I phoned Brianna two days later sobbing and desperate. She told me I had a muscle spasm and to meditate. When I saw her at my next appointment – even more desperate – Brianna released me from PT stating I had a “resolving elbow injury” and was catastrophizing.

 

The sad truth is Brianna had broken my arm. But because the doctors read her records about my catastrophizing, I went through hell without an accurate diagnosis for a year. At that point, my arm had healed incorrectly and it was too late for non-surgical treatment.

If my physical therapist and subsequent doctors believed my report of pain rather than thinking I was making a mountain out of a molehill, I wouldn’t be dictating this post.

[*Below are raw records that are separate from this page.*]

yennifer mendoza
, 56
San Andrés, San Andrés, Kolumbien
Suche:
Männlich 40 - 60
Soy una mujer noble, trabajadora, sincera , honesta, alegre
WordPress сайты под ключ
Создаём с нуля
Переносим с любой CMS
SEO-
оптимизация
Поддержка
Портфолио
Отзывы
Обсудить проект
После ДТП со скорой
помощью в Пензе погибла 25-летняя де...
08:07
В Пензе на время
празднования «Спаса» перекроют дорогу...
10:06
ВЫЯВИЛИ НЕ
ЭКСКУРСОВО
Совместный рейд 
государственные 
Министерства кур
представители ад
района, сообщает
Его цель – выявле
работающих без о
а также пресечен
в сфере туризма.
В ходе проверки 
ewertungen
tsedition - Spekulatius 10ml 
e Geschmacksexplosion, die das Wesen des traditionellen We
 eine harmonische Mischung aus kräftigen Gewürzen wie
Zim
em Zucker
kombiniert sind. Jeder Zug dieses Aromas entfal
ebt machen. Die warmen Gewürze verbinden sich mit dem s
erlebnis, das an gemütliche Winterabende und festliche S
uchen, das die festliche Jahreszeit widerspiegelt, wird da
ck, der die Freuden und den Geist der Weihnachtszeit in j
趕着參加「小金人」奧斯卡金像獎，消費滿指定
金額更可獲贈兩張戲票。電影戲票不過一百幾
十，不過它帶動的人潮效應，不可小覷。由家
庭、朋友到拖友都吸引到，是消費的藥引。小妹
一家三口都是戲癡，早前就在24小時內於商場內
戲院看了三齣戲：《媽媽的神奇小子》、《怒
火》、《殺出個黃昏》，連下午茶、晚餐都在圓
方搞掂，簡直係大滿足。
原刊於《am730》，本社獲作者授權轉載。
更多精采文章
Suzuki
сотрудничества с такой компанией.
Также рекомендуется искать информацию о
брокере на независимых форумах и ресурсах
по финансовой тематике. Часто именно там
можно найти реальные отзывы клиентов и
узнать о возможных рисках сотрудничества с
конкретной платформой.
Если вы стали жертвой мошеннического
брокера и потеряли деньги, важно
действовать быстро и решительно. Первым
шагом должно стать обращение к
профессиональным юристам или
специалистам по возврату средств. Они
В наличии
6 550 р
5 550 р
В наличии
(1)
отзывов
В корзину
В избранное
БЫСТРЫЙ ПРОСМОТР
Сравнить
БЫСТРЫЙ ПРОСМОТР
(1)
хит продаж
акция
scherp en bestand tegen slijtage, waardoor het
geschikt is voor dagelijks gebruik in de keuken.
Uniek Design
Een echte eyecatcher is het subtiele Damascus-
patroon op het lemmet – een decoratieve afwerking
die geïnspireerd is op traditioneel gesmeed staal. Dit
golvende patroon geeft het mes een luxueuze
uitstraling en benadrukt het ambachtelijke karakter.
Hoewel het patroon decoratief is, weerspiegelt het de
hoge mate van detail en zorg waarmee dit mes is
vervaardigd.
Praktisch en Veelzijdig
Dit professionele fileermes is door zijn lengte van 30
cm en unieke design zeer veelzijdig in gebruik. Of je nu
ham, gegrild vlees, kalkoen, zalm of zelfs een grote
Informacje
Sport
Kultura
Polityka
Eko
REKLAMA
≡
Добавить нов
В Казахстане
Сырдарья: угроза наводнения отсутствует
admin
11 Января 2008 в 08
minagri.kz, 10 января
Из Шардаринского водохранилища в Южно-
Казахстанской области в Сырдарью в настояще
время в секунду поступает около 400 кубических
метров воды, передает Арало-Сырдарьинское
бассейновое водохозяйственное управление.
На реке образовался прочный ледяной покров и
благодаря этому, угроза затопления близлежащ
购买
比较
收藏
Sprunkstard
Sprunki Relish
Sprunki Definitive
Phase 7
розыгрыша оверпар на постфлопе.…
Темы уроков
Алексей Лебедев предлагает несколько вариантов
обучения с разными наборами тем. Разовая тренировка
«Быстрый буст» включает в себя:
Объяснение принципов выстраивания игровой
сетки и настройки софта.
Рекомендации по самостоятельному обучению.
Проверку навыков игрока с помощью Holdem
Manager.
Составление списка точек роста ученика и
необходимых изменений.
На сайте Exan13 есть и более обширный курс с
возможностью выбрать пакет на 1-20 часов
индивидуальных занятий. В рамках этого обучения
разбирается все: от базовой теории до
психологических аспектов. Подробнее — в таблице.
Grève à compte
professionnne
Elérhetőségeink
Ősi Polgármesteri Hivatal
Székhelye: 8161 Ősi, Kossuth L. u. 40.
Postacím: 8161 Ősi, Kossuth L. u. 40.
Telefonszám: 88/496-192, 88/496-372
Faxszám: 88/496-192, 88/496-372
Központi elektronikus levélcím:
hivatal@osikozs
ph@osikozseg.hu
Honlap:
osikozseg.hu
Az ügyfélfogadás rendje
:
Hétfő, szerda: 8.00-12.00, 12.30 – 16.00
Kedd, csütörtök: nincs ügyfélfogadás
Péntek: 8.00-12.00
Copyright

On the Twitter chat, I answered the question with “People with pain respond very adversely to the word ‘catastrophizing.’ It makes them feel misunderstood.” I thought the clinicians would be all over me because none of them were questioning the term.

But they listened. One psychologist even asked what term we’d be more comfortable with. That deep care warmed my heart – and I told her I’d think on it. Perhaps “rational alarm”?

There’s no question we women in pain are impacted by our mind/body connection – and sometimes we get in the way of our wellness. But the term catastrophizing sounds condescending, alluding to us having no rational basis for our very rational fear. To quote Jon Kabat-Zinn, high-impact pain is 24/7 full catastrophe living. Sometimes it makes every damn bit of sense to think the worst.

Chronic pain, especially the high-impact variety, is complicated stuff. I embrace the compassionate psychologists who are earnest in making a better day for those of us challenged with this life-altering disease.

Women (and men) in pain, let’s work together with our pain psychologists to find middle ground. I believe without a doubt that unlocking the mind/body mystery is a huge piece of our better wellness puzzle. But we must feel respected in the process.